(Extracted page text data)
================================
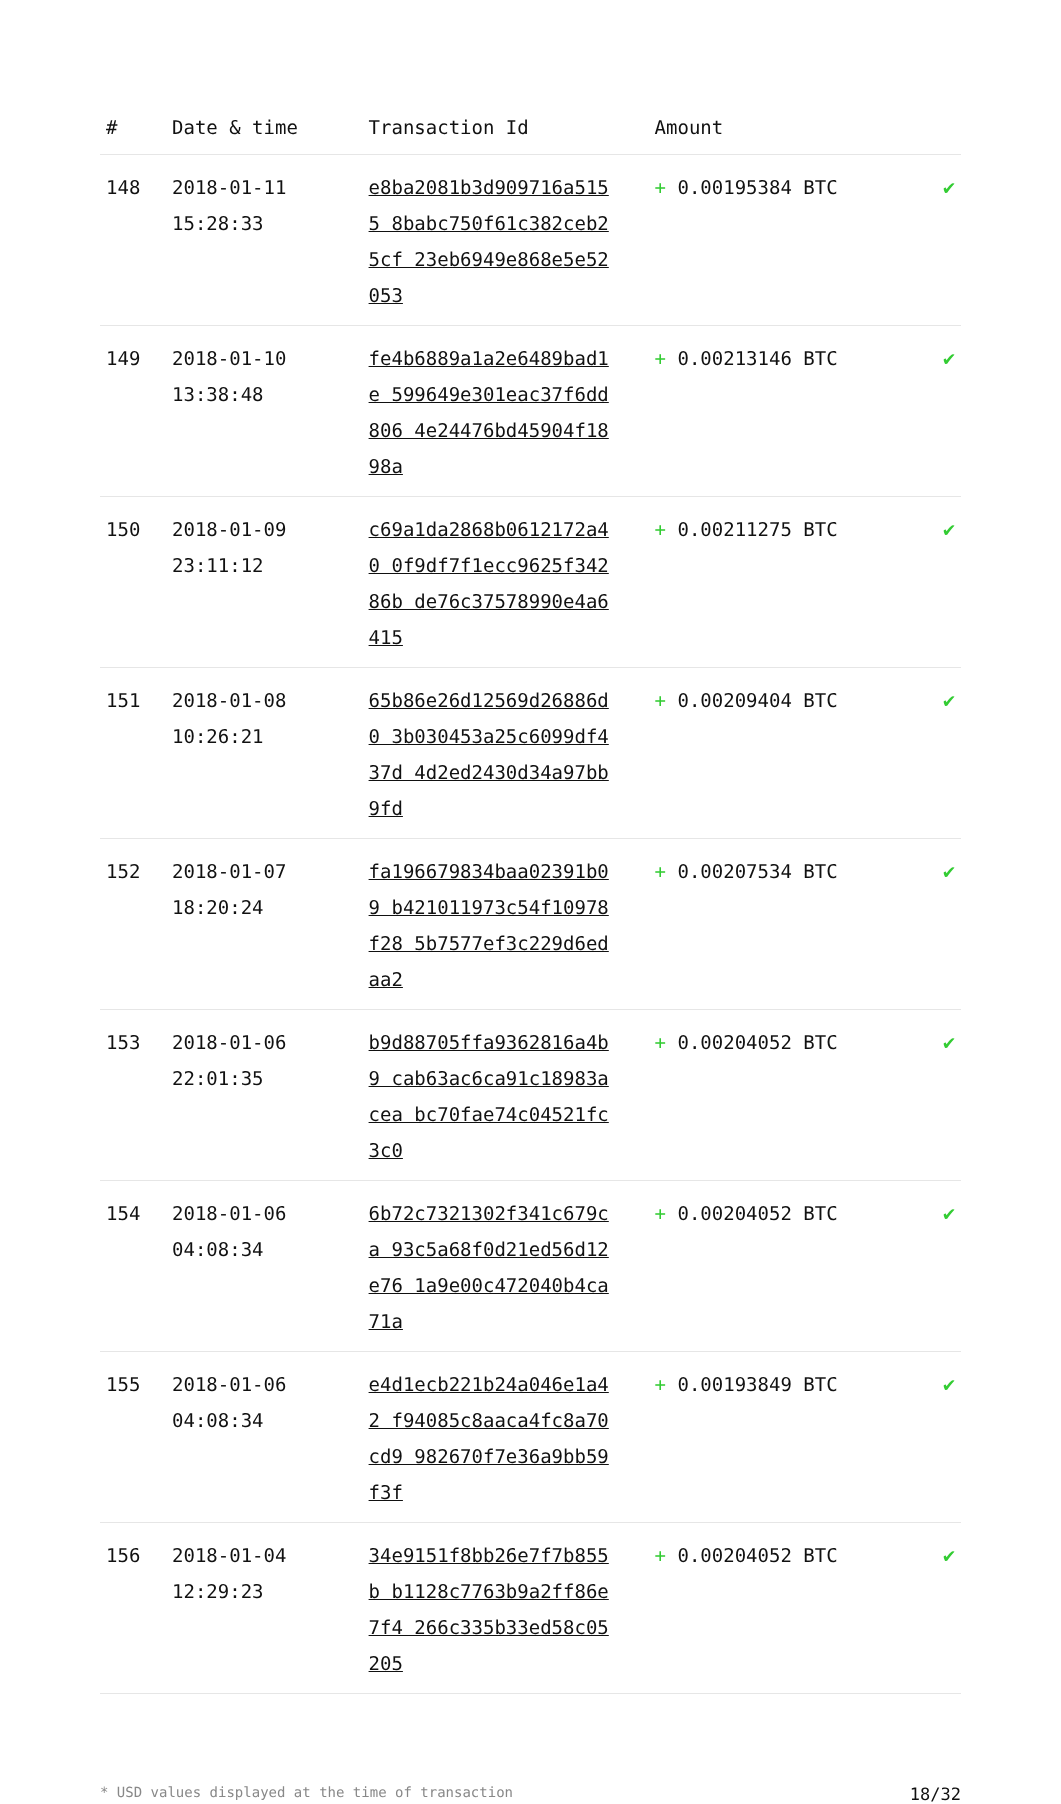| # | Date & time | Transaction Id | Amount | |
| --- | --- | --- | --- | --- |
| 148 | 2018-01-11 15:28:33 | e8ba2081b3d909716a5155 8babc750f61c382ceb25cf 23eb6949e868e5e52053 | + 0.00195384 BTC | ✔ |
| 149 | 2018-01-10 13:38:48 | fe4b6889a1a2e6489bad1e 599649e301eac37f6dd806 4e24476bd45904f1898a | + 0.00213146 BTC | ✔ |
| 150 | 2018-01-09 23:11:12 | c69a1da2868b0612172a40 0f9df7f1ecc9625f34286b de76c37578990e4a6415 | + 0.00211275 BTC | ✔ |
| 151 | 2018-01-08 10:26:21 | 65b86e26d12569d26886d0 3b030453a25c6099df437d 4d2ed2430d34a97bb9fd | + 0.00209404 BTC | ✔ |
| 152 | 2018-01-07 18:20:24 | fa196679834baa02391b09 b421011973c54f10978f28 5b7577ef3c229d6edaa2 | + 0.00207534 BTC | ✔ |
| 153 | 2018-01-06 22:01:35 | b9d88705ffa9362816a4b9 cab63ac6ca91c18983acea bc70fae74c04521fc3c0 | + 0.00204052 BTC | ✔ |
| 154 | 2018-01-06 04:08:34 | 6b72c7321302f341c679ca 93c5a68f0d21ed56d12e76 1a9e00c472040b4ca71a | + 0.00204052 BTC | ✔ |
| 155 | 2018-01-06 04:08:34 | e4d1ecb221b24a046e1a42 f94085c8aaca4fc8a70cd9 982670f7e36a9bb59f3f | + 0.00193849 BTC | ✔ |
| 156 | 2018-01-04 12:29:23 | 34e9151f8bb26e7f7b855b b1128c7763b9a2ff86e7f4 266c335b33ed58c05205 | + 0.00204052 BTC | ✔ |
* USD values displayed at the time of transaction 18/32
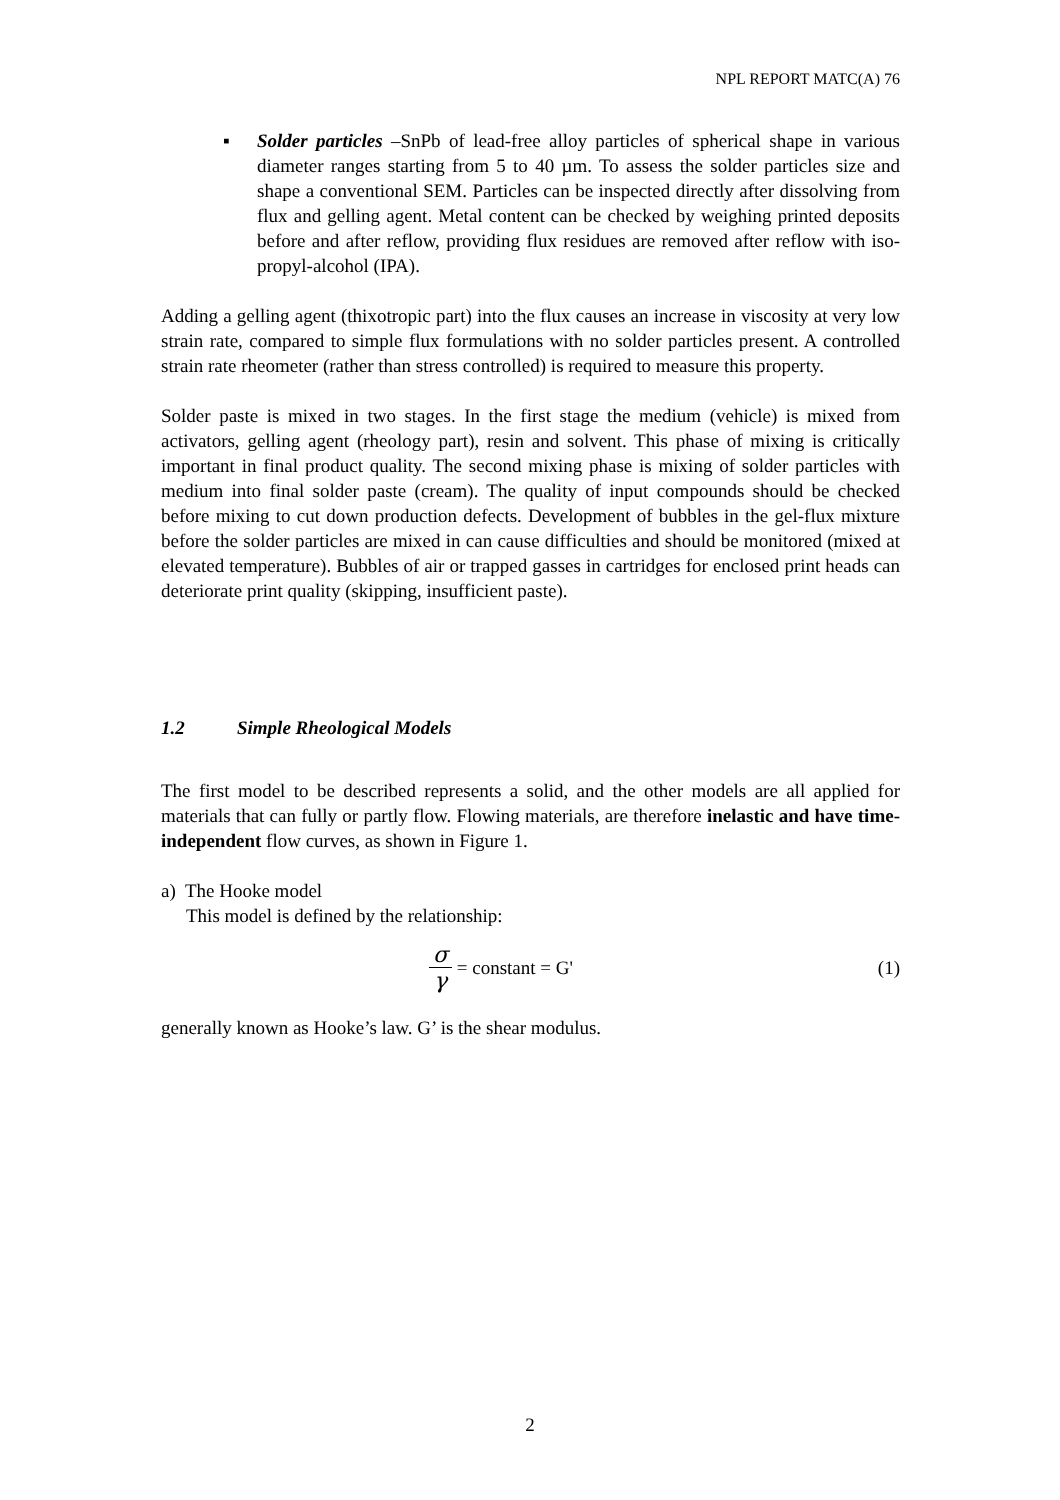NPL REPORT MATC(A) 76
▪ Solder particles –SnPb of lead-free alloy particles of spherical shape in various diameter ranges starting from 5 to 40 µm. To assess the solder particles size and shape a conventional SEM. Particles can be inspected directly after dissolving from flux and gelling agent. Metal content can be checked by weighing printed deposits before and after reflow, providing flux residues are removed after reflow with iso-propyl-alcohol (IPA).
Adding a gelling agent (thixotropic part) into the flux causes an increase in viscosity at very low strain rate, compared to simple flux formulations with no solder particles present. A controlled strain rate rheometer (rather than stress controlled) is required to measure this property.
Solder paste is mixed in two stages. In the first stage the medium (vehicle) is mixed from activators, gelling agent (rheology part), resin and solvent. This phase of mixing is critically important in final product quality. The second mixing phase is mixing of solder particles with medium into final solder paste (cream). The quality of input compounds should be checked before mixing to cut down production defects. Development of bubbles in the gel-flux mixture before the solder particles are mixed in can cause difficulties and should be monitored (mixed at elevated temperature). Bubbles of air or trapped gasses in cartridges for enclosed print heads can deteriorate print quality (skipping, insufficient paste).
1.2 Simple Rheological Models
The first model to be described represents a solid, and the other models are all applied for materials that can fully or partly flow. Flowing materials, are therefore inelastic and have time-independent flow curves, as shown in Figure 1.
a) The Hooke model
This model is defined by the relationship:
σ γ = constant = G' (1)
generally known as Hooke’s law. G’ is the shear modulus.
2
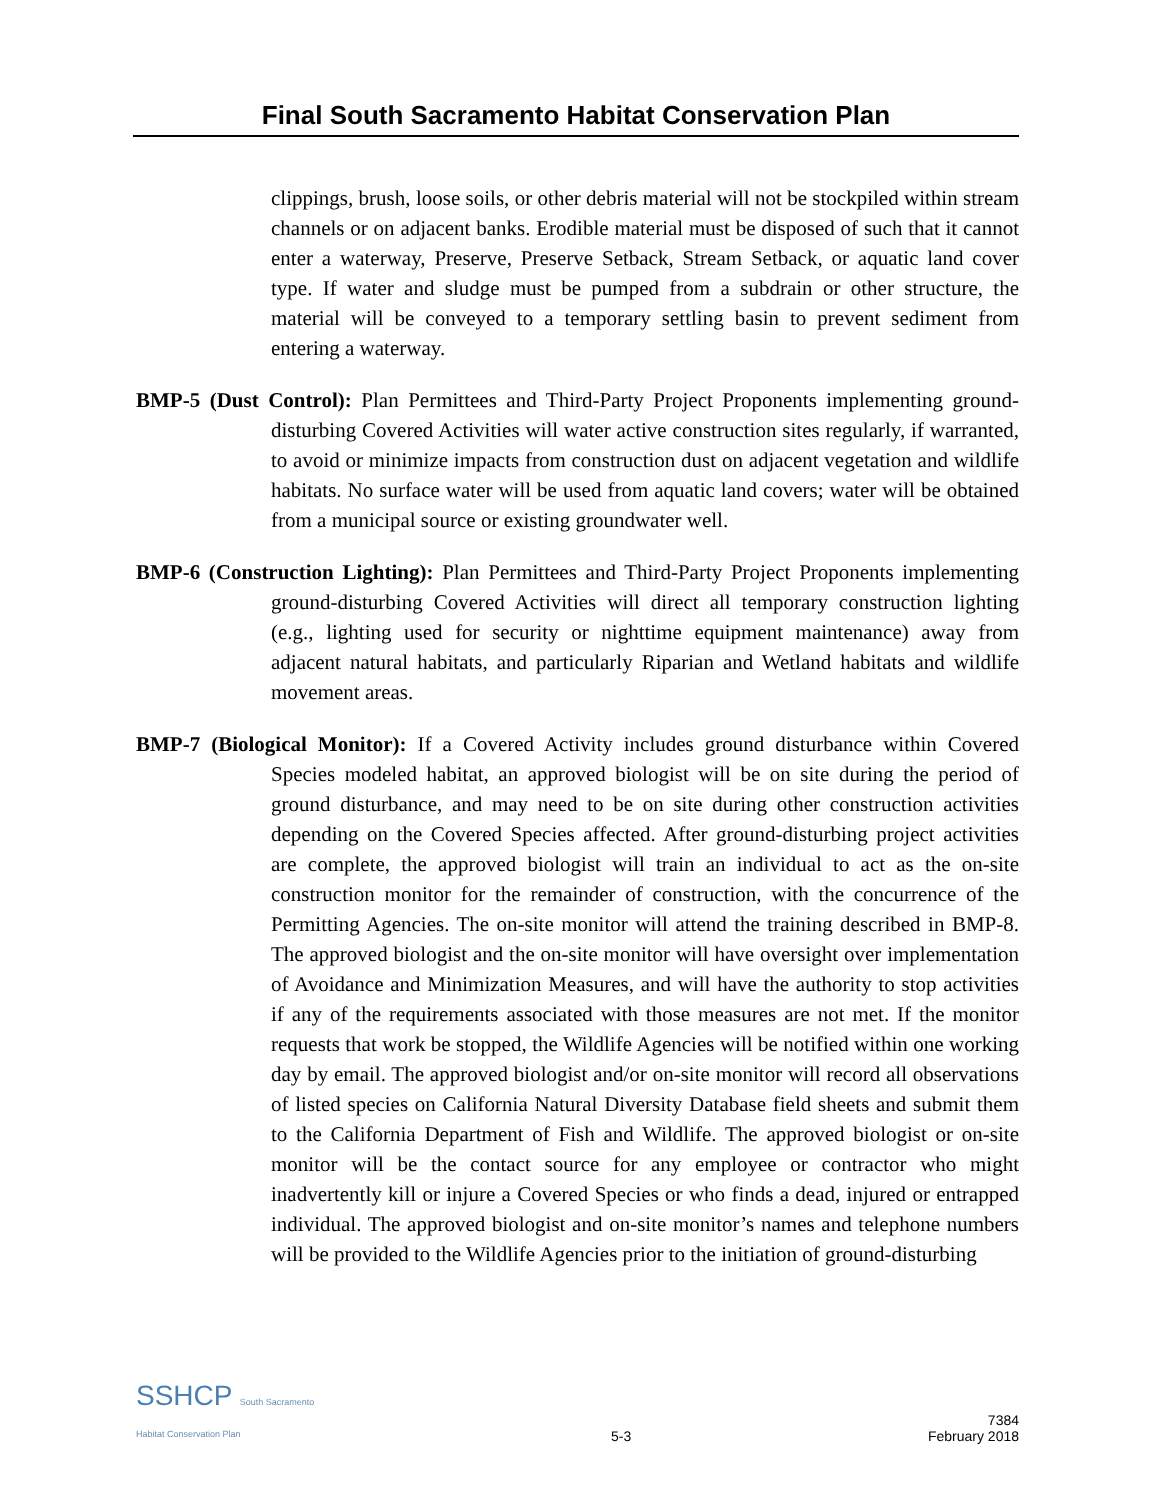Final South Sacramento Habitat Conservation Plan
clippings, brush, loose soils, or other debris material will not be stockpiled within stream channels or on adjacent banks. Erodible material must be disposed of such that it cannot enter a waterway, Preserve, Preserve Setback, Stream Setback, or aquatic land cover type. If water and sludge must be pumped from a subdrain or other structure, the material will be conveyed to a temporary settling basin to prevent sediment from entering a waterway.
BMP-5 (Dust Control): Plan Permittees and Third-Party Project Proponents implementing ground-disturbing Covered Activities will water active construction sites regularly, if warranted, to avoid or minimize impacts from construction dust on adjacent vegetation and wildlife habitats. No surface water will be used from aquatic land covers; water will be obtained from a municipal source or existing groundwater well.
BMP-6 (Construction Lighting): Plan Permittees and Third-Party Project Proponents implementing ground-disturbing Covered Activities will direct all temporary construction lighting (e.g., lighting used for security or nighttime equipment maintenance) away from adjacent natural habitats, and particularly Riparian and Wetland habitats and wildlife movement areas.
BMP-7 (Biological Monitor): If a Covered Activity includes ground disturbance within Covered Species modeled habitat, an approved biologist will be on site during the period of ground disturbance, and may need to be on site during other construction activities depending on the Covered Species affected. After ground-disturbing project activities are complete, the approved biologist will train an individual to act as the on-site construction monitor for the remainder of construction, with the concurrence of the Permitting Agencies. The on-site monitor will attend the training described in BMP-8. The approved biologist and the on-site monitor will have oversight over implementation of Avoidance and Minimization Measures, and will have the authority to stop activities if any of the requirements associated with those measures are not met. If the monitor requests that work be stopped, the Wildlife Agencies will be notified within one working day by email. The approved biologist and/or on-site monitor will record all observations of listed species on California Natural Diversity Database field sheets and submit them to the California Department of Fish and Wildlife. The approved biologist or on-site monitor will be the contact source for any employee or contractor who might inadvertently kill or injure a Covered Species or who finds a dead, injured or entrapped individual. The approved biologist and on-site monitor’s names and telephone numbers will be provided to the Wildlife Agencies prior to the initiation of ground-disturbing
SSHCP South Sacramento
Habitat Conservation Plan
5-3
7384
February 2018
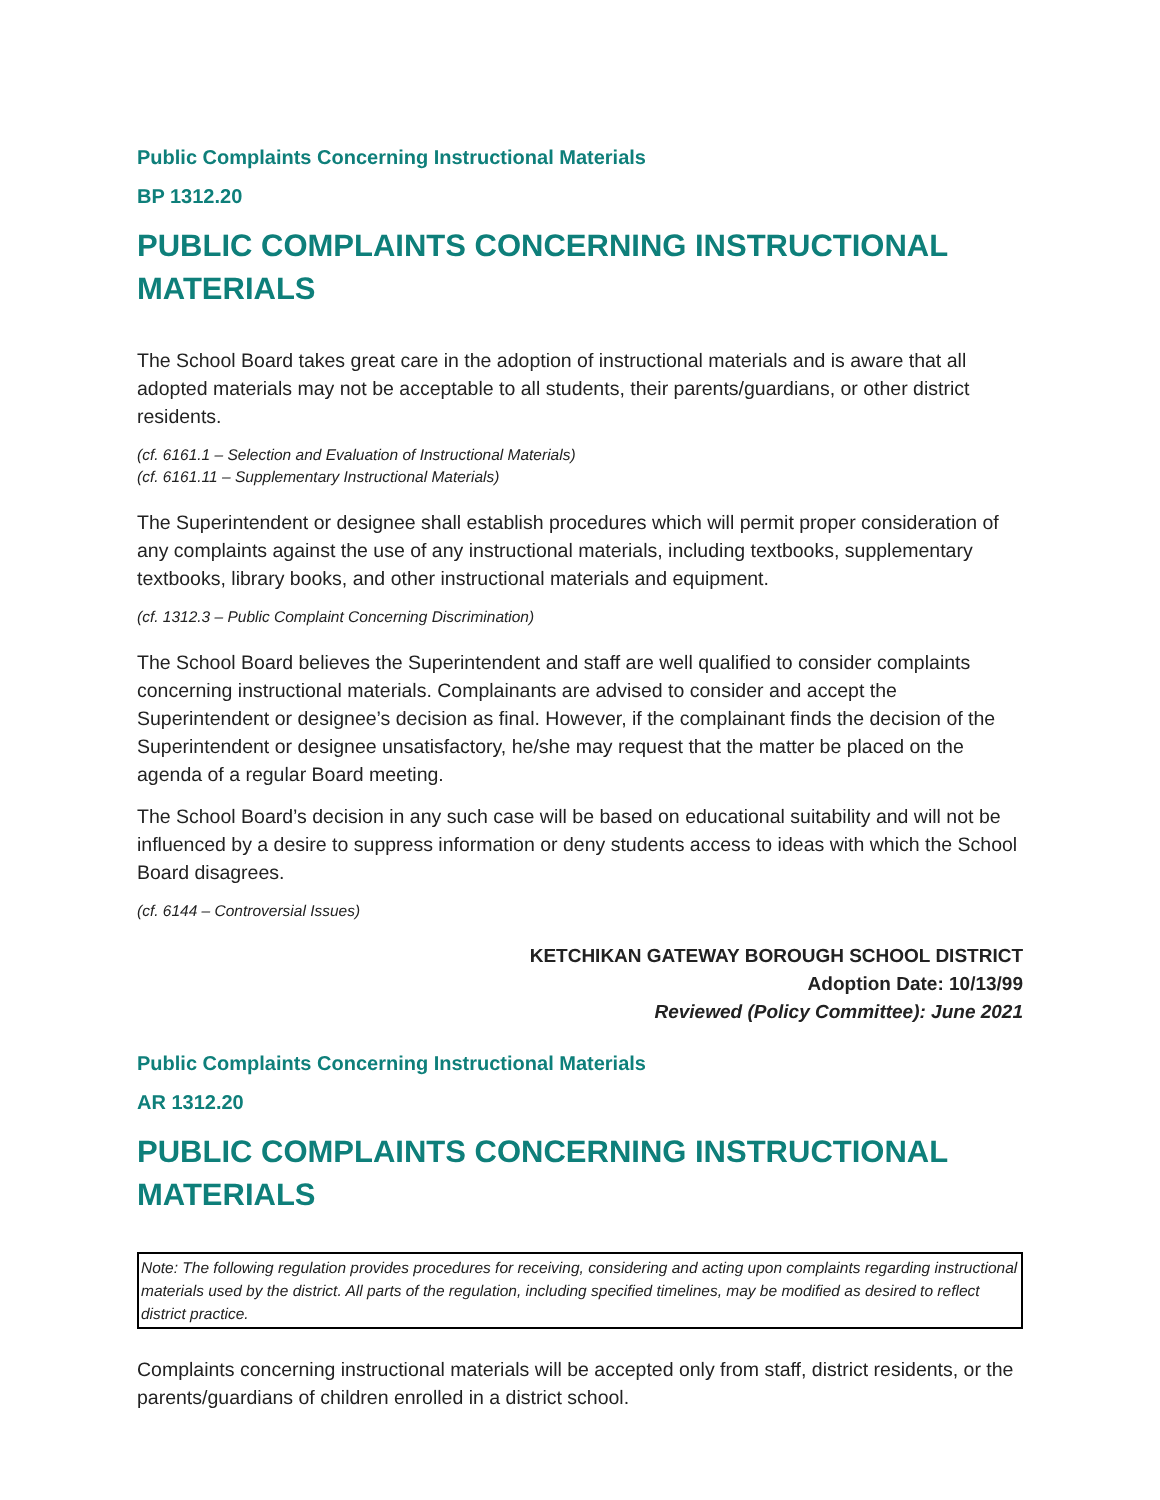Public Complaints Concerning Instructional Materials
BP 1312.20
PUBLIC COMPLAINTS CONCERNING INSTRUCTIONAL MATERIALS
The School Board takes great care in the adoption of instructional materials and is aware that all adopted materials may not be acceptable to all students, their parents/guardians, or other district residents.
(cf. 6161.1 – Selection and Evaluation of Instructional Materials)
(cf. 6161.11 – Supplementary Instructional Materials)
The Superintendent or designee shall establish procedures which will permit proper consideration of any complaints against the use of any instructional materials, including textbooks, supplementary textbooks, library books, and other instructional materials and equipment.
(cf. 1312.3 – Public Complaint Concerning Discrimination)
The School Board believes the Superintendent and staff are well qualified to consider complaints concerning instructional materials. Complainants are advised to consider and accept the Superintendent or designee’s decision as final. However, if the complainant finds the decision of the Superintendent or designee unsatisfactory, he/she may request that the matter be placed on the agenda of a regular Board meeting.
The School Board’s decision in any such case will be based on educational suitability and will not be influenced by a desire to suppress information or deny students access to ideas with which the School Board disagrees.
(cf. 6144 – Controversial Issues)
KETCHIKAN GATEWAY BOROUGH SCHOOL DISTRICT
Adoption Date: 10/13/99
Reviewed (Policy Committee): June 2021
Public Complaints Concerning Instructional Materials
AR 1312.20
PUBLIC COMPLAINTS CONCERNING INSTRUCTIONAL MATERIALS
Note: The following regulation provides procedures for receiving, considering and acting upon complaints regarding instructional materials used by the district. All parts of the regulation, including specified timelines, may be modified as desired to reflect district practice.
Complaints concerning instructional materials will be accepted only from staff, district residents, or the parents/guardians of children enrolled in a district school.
================================
Only one thing is wanted here, an exact copy of the lines from the first line above through the line containing "266c335b33ed58c05205 | + 0.00204052 BTC | ✔ |", minus any picture.

| # | Date & time | Transaction Id | Amount | |
| --- | --- | --- | --- | --- |
| 148 | 2018-01-11 15:28:33 | e8ba2081b3d909716a5155 8babc750f61c382ceb25cf 23eb6949e868e5e52053 | + 0.00195384 BTC | ✔ |
| 149 | 2018-01-10 13:38:48 | fe4b6889a1a2e6489bad1e 599649e301eac37f6dd806 4e24476bd45904f1898a | + 0.00213146 BTC | ✔ |
| 150 | 2018-01-09 23:11:12 | c69a1da2868b0612172a40 0f9df7f1ecc9625f34286b de76c37578990e4a6415 | + 0.00211275 BTC | ✔ |
| 151 | 2018-01-08 10:26:21 | 65b86e26d12569d26886d0 3b030453a25c6099df437d 4d2ed2430d34a97bb9fd | + 0.00209404 BTC | ✔ |
| 152 | 2018-01-07 18:20:24 | fa196679834baa02391b09 b421011973c54f10978f28 5b7577ef3c229d6edaa2 | + 0.00207534 BTC | ✔ |
| 153 | 2018-01-06 22:01:35 | b9d88705ffa9362816a4b9 cab63ac6ca91c18983acea bc70fae74c04521fc3c0 | + 0.00204052 BTC | ✔ |
| 154 | 2018-01-06 04:08:34 | 6b72c7321302f341c679ca 93c5a68f0d21ed56d12e76 1a9e00c472040b4ca71a | + 0.00204052 BTC | ✔ |
| 155 | 2018-01-06 04:08:34 | e4d1ecb221b24a046e1a42 f94085c8aaca4fc8a70cd9 982670f7e36a9bb59f3f | + 0.00193849 BTC | ✔ |
| 156 | 2018-01-04 12:29:23 | 34e9151f8bb26e7f7b855b b1128c7763b9a2ff86e7f4 266c335b33ed58c05205 | + 0.00204052 BTC | ✔ |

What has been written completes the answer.